* _TASK TO COMPLETE_
Copy out the entries below, switching each "chart" to "graph" and leaving everything else as it is. Omit the pictures.

────────

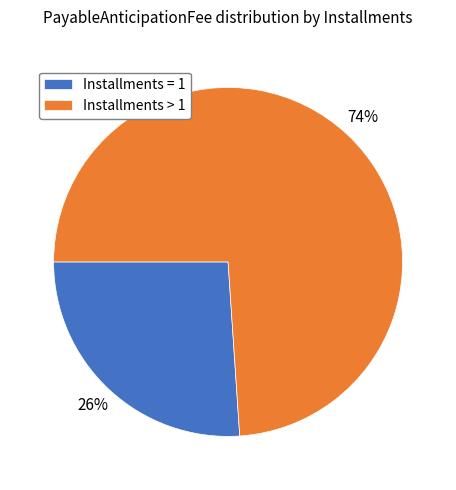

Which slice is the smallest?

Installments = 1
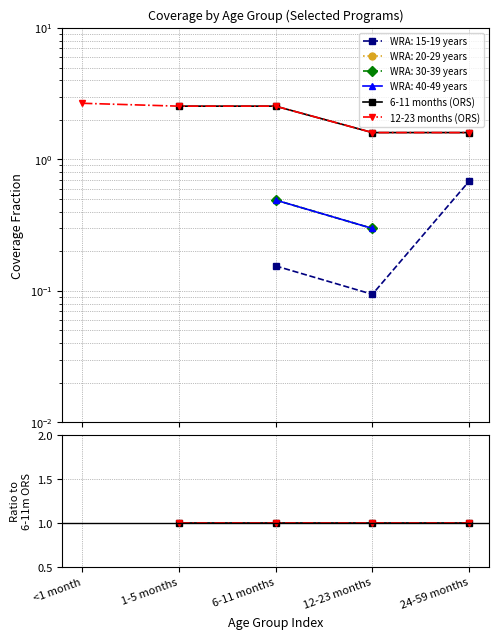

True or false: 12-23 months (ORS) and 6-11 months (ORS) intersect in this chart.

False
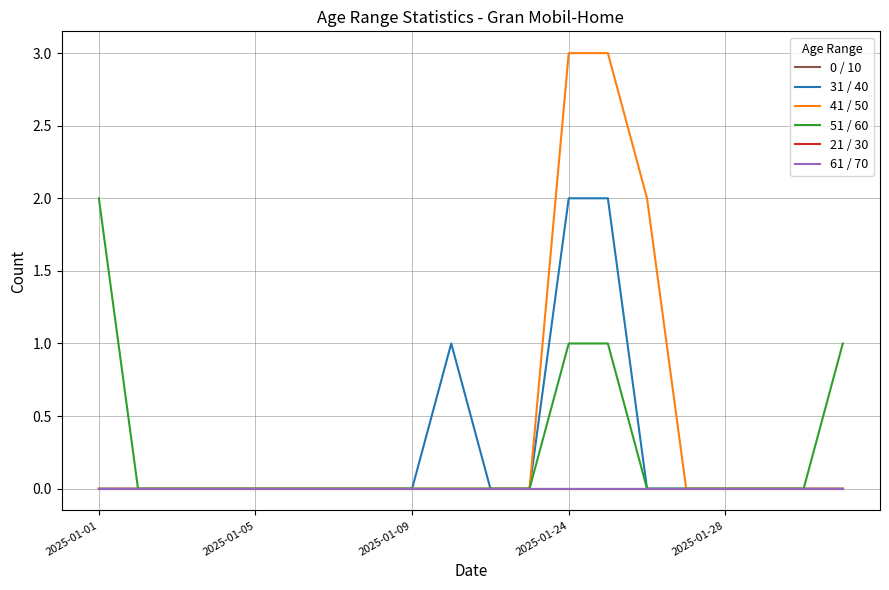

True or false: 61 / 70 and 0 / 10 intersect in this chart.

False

────────

* _RESULT OF THIS EXERCISE_
Which slice is the smallest?

Installments = 1

True or false: 12-23 months (ORS) and 6-11 months (ORS) intersect in this graph.

False

True or false: 61 / 70 and 0 / 10 intersect in this graph.

False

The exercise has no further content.